### Problem details
Every record must be restated exactly. Drop the images.

[Document layout analysis data]
══════════════════════════════

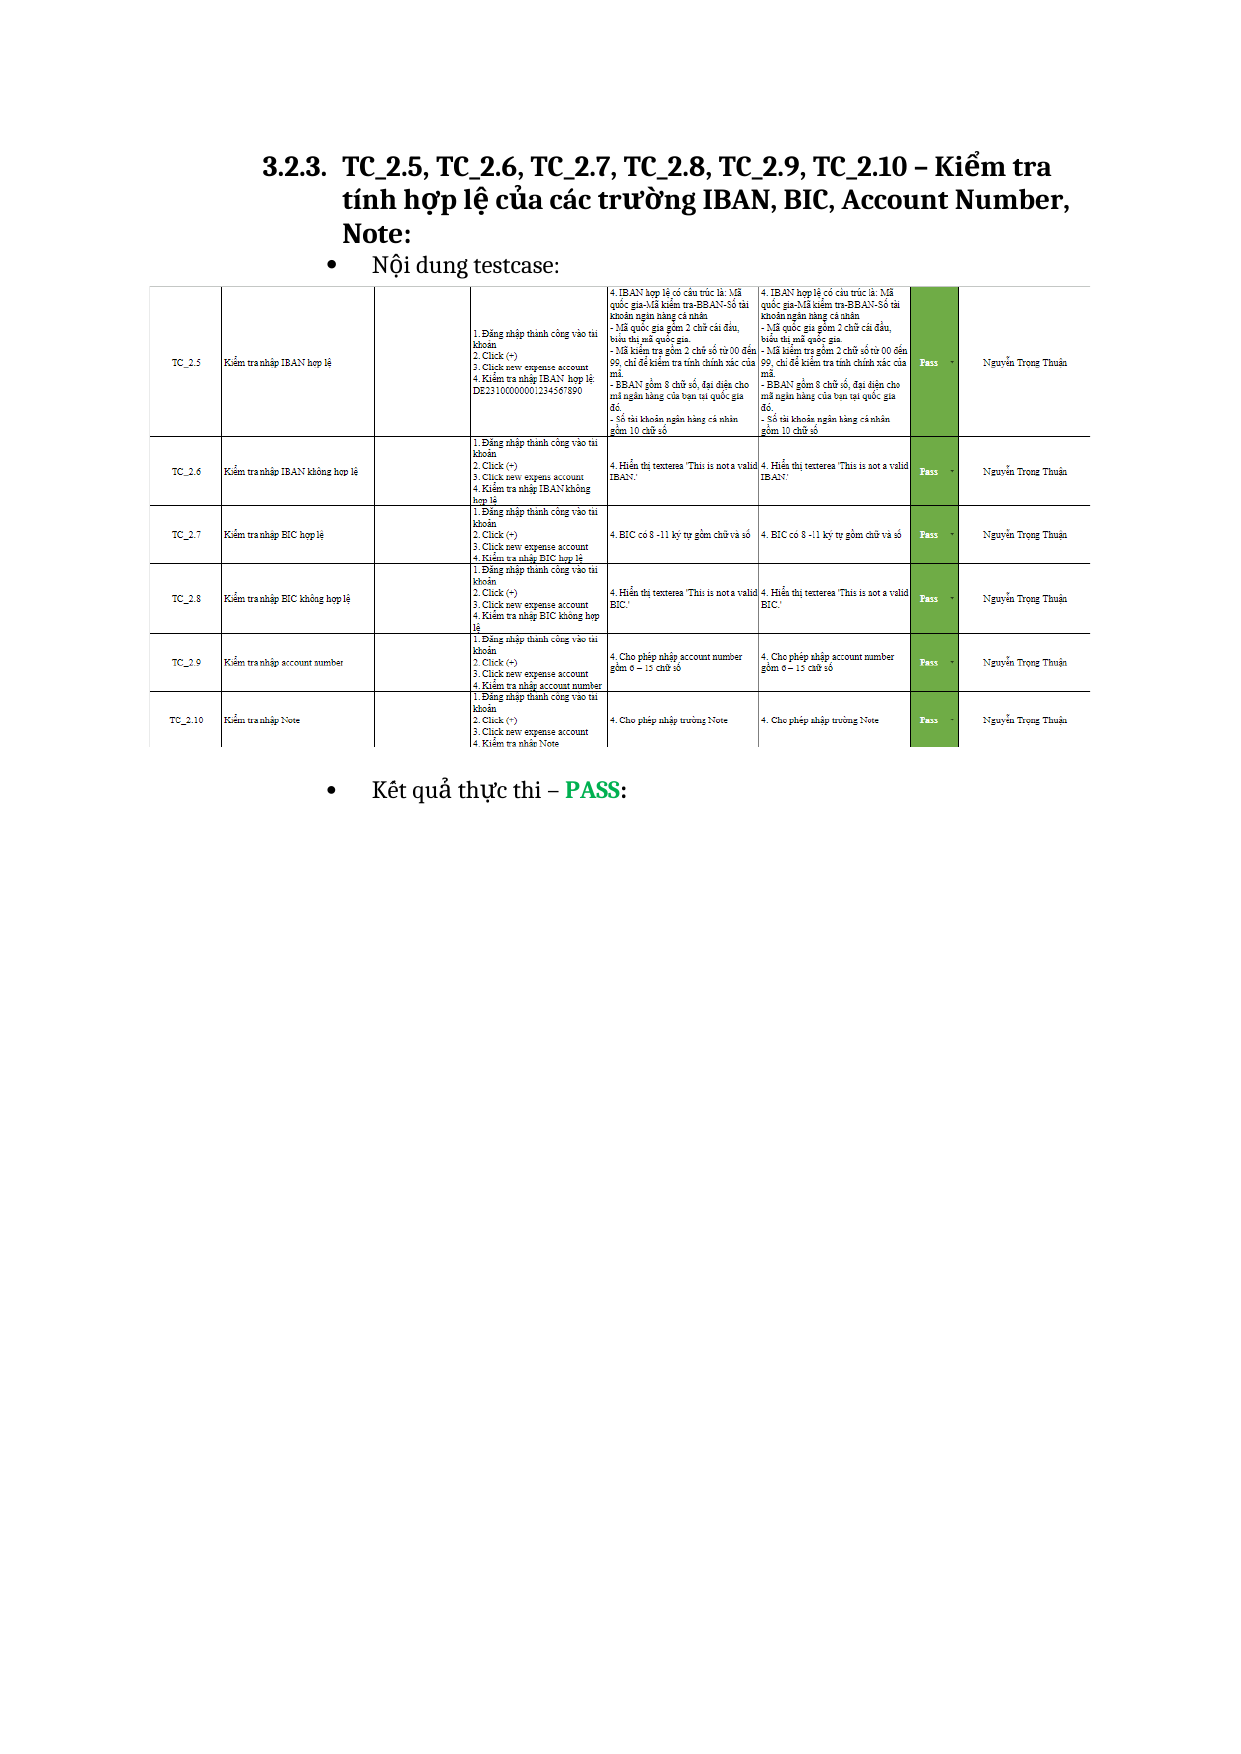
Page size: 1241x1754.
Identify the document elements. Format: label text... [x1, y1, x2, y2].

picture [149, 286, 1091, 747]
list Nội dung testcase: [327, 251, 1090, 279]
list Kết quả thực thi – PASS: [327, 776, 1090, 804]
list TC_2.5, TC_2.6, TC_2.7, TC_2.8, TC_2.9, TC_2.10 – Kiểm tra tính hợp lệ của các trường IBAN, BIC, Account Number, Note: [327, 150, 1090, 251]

══════════════════════════════

### Output
Page size: 1241x1754.
Identify the document elements. Format: label text... [x1, y1, x2, y2].

picture [149, 286, 1091, 747]
list Nội dung testcase: [327, 251, 1090, 279]
list Kết quả thực thi – PASS: [327, 776, 1090, 804]
list TC_2.5, TC_2.6, TC_2.7, TC_2.8, TC_2.9, TC_2.10 – Kiểm tra tính hợp lệ của các trường IBAN, BIC, Account Number, Note: [327, 150, 1090, 251]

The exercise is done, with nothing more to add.